- What the exercise asks
Give back every entry, copied exactly.

(Saved entries)
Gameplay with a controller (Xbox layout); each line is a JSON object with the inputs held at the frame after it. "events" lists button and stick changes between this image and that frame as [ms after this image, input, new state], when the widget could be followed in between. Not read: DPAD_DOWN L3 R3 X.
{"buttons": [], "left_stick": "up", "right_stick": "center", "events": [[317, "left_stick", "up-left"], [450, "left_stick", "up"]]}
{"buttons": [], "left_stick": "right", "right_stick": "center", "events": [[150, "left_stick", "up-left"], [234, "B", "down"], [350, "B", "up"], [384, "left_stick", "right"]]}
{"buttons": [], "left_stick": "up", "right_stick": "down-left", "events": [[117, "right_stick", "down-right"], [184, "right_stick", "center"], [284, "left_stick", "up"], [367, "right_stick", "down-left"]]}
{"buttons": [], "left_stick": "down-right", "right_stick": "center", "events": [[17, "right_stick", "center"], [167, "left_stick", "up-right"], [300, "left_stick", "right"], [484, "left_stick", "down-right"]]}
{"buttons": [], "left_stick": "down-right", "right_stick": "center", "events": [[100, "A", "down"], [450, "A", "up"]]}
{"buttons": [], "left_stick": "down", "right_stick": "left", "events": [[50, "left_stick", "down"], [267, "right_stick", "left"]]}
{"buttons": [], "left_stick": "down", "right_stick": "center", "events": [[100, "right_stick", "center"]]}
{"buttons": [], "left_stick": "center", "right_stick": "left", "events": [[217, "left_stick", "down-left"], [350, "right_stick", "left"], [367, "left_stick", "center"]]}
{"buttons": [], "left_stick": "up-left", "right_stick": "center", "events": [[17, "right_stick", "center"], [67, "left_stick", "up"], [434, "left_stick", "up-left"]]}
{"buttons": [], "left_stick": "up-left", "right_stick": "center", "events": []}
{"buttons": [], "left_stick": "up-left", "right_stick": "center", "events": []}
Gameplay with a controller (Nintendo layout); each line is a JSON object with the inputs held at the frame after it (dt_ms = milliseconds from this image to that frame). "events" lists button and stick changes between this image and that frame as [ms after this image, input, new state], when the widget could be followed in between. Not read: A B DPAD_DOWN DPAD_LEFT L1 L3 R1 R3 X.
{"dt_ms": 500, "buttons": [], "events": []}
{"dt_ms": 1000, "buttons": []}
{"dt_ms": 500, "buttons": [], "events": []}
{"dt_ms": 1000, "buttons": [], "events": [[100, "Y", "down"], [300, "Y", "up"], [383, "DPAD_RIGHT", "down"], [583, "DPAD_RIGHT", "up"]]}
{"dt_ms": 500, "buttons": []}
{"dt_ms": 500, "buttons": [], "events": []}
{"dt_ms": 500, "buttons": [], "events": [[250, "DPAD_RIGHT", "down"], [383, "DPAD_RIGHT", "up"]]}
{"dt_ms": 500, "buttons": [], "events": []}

- Output
Gameplay with a controller (Xbox layout); each line is a JSON object with the inputs held at the frame after it. "events" lists button and stick changes between this image and that frame as [ms after this image, input, new state], when the widget could be followed in between. Not read: DPAD_DOWN L3 R3 X.
{"buttons": [], "left_stick": "up", "right_stick": "center", "events": [[317, "left_stick", "up-left"], [450, "left_stick", "up"]]}
{"buttons": [], "left_stick": "right", "right_stick": "center", "events": [[150, "left_stick", "up-left"], [234, "B", "down"], [350, "B", "up"], [384, "left_stick", "right"]]}
{"buttons": [], "left_stick": "up", "right_stick": "down-left", "events": [[117, "right_stick", "down-right"], [184, "right_stick", "center"], [284, "left_stick", "up"], [367, "right_stick", "down-left"]]}
{"buttons": [], "left_stick": "down-right", "right_stick": "center", "events": [[17, "right_stick", "center"], [167, "left_stick", "up-right"], [300, "left_stick", "right"], [484, "left_stick", "down-right"]]}
{"buttons": [], "left_stick": "down-right", "right_stick": "center", "events": [[100, "A", "down"], [450, "A", "up"]]}
{"buttons": [], "left_stick": "down", "right_stick": "left", "events": [[50, "left_stick", "down"], [267, "right_stick", "left"]]}
{"buttons": [], "left_stick": "down", "right_stick": "center", "events": [[100, "right_stick", "center"]]}
{"buttons": [], "left_stick": "center", "right_stick": "left", "events": [[217, "left_stick", "down-left"], [350, "right_stick", "left"], [367, "left_stick", "center"]]}
{"buttons": [], "left_stick": "up-left", "right_stick": "center", "events": [[17, "right_stick", "center"], [67, "left_stick", "up"], [434, "left_stick", "up-left"]]}
{"buttons": [], "left_stick": "up-left", "right_stick": "center", "events": []}
{"buttons": [], "left_stick": "up-left", "right_stick": "center", "events": []}
Gameplay with a controller (Nintendo layout); each line is a JSON object with the inputs held at the frame after it (dt_ms = milliseconds from this image to that frame). "events" lists button and stick changes between this image and that frame as [ms after this image, input, new state], when the widget could be followed in between. Not read: A B DPAD_DOWN DPAD_LEFT L1 L3 R1 R3 X.
{"dt_ms": 500, "buttons": [], "events": []}
{"dt_ms": 1000, "buttons": []}
{"dt_ms": 500, "buttons": [], "events": []}
{"dt_ms": 1000, "buttons": [], "events": [[100, "Y", "down"], [300, "Y", "up"], [383, "DPAD_RIGHT", "down"], [583, "DPAD_RIGHT", "up"]]}
{"dt_ms": 500, "buttons": []}
{"dt_ms": 500, "buttons": [], "events": []}
{"dt_ms": 500, "buttons": [], "events": [[250, "DPAD_RIGHT", "down"], [383, "DPAD_RIGHT", "up"]]}
{"dt_ms": 500, "buttons": [], "events": []}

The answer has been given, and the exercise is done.